By John Bloss, Member, Higgins Benjamin PLLC
Glenn Crossing, LLC, one of the defendants in Island Beyond, LLC v. Prime Capital Group, LLC, 2013 NCBC 51 (Oct. 30, 2013),was formed for the purpose of purchasing and owning 30 acres of investment property near Kernersville. One of Glenn Crossing’s two members (which was itself an LLC and will be referred to for simplicity as the “Managing Member”) provided capital to Glenn Crossing. Glenn Crossing’s Operating Agreement delegated responsibility for acquiring the 30 acres to a company owned by the Managing Member’s principal, Raymond Kraweic.
The Complaint filed by Glenn Crossing’s second member (the “Plaintiff”) alleged that Plaintiff assumed, but did not independently verify, that Kraweic had caused Glenn Crossing to purchase the entire 30 acres as contemplated by the parties’ agreement. Unbeknownst to the Plaintiff, however, the Managing Member acquired only 10 acres of the property for Glenn Crossing, while two companies owned by Kraweic acquired the remaining 20 acres. Seven years after Glenn Crossing was formed, Plaintiff learned that NCDOT had condemned a portion of those 20 acres, resulting in a payment of a condemnation award to Kraweic’s companies only, and leaving Glenn Crossing with no income-producing property.
Business Court Judge Gale dismissed the Plaintiff’s claims for breach of fiduciary duty and fraud against the Managing Member and Kraweic. While a managing member of an LLC may “in some instances” owe the other members a fiduciary duty, no such duty arose under these circumstances where the Operating Agreement bestowed on the Managing Member “full and complete authority to manage and control . . . the properties of the Company.” The Plaintiff’s fraud-by-omission claim failed due to a failure of reasonable reliance, since the Plaintiff could have searched the public records to verify that Glenn Crossing had, in fact, purchased the 30 acres for itself.

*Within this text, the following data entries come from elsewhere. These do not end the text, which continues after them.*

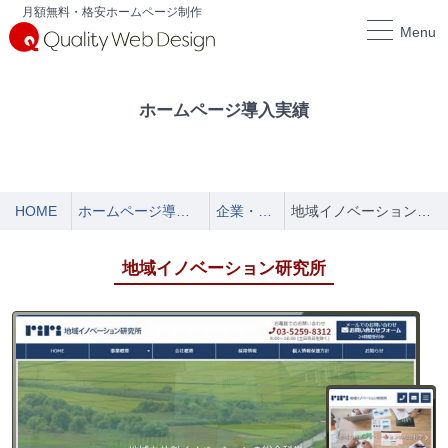
月額無料・格安ホームページ制作
Menu
ホームページ導入実績
HOME
ホームページ導入実績
企業・店舗
地域イノベーション研究所
地域イノベーション研究所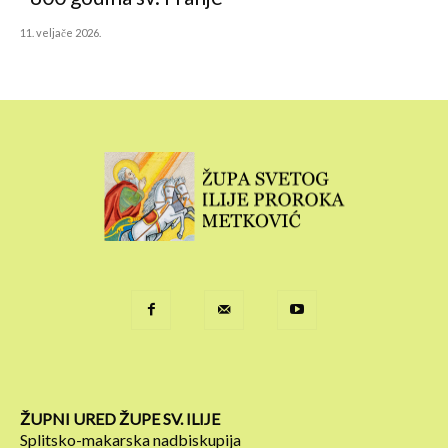
11. veljače 2026.
ŽUPNI URED ŽUPE SV. ILIJE
Splitsko-makarska nadbiskupija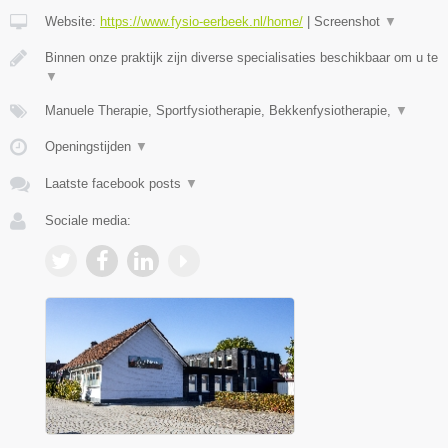
Website:
https://www.fysio-eerbeek.nl/home/
|
Screenshot
▼
Binnen onze praktijk zijn diverse specialisaties beschikbaar om u te
▼
Manuele Therapie, Sportfysiotherapie, Bekkenfysiotherapie,
▼
Openingstijden
▼
Laatste facebook posts
▼
Sociale media:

Plaintiff’s derivative claim (that is, a claim brought by Plaintiff on behalf of Glenn Crossing) against the Managing Member for breach of fiduciary duty survived the motion to dismiss, however. Plaintiff alleged that the Managing Member had acquired the 20 acres and misdirected Glenn Crossing’s opportunities for an improper personal benefit; the Court ruled that these allegations of a breach of fiduciary duty were adequately pleaded. The Court rejected the Managing Member’s argument that the Operating Agreement eliminated any fiduciary obligation from the Managing Member to Glenn Crossing since, under North Carolina statutes governing LLCs, there can be no contractual waiver of a member’s duty to refrain from taking actions that conflict with the interest of the LLC or causing the LLC to enter into transactions in which the managing member derives an improper personal benefit.